Allaberdiev Bobur, Matlatipov Gayrat, Kuriyozov Elmurod, Rakhmonov Zafar
National University of Uzbekistan named after Mirzo Ulugbek, Universitet Street, 4, Olmazor district, 100174, Tashkent city, Uzbekistan.
Urgench State University, Khamid Alimdjan, 14, 220100, Urgench City, Uzbekistan.
Data Brief. 2024 Feb 15;53:110194. doi: 10.1016/j.dib.2024.110194. eCollection 2024 Apr.
This paper presents a parallel corpus of raw texts between the Uzbek and Kazakh languages as a dataset for machine translation applications, focusing on the data collection process, dataset description, and its potential for reuse. The dataset-building process includes three separate stages, starting with a tiny portion of already available parallel data, then some more compiled from openly available resources like literature books, and web news texts, which were aligned using the sentence alignment method, encompassing a wide range of topics and genres. Finally, the majority of the dataset was taken from a raw text corpus in Uzbek and manually translated into Kazakh by a group of experts who are fluent in both languages.
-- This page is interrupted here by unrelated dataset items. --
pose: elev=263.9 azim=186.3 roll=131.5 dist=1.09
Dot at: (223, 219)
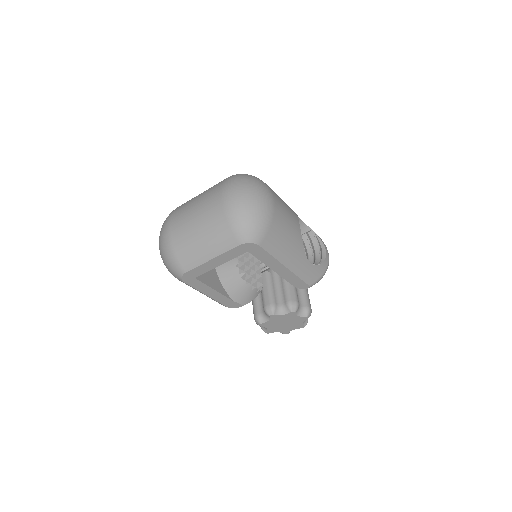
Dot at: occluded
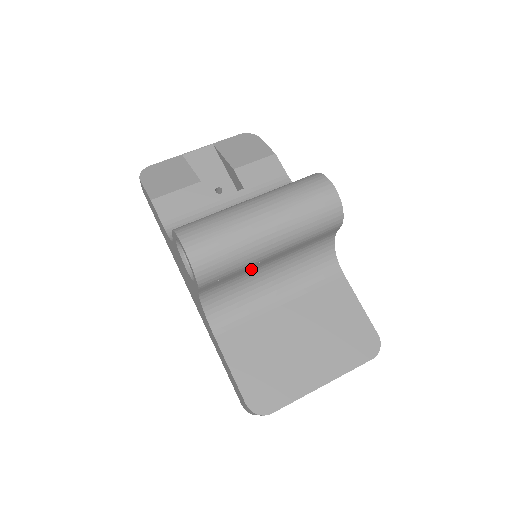
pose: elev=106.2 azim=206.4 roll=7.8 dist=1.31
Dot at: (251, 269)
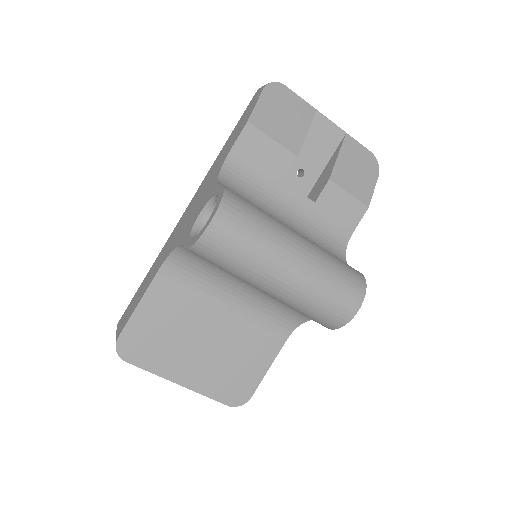
Dot at: occluded
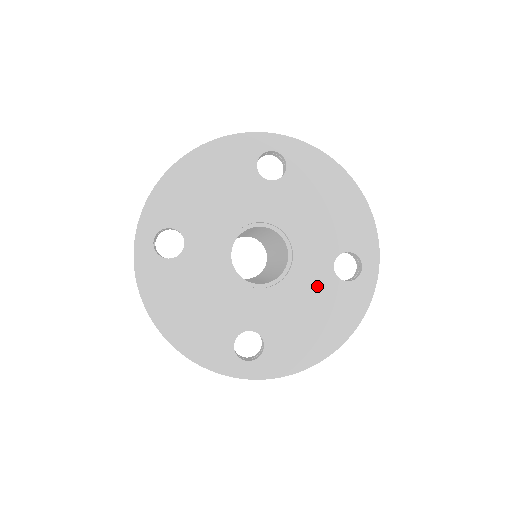
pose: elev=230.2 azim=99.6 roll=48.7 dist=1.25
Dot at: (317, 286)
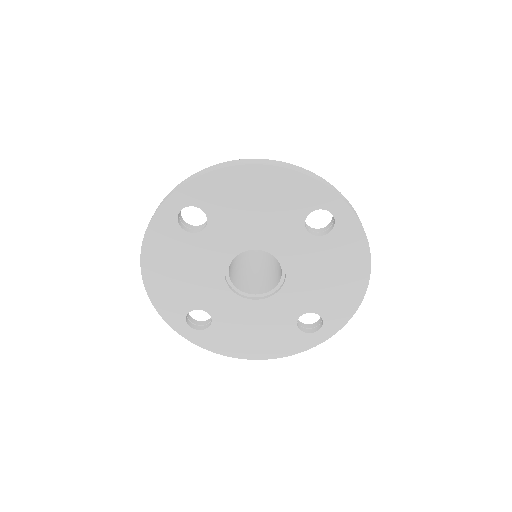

The resulting parallel corpus serves as a valuable resource for researchers and practitioners interested in Kazakh and Uzbek language processing tasks, particularly in the context of neural machine translation, where the presented data can be used for testing the rule-based machine translation models, or it can be used for both training statistical and neural machine translation models as well. The dataset has been made accessible through the widely recognized Hugging Face platform, a repository known for facilitating collaborative efforts and advancing Natural Language Processing (NLP) applications. This combination of methods to obtain a parallel corpus plays as a pivot for other languages among other low-resource Turkic languages.
本文展示了乌兹别克语和哈萨克语之间的原始文本平行语料库,作为机器翻译应用的数据集,重点介绍了数据收集过程、数据集描述及其重用潜力。数据集构建过程包括三个独立阶段,首先是一小部分已有的平行数据,然后是从文学书籍和网络新闻文本等公开可用资源中编译的更多数据,这些数据使用句子对齐方法进行对齐,涵盖广泛的主题和体裁。最后,数据集中的大部分内容取自乌兹别克语的原始文本语料库,并由一组精通这两种语言的专家手动翻译成哈萨克语。由此产生的平行语料库为对哈萨克语和乌兹别克语语言处理任务感兴趣的研究人员和从业人员提供了宝贵资源,特别是在神经机器翻译的背景下,所呈现的数据可用于测试基于规则的机器翻译模型,也可用于训练统计机器翻译模型和神经机器翻译模型。该数据集已通过广为人知的Hugging Face平台提供,该平台是一个以促进合作努力和推进自然语言处理(NLP)应用而闻名的存储库。这种获取平行语料库的方法组合在其他低资源突厥语族语言中对其他语言起到了关键作用。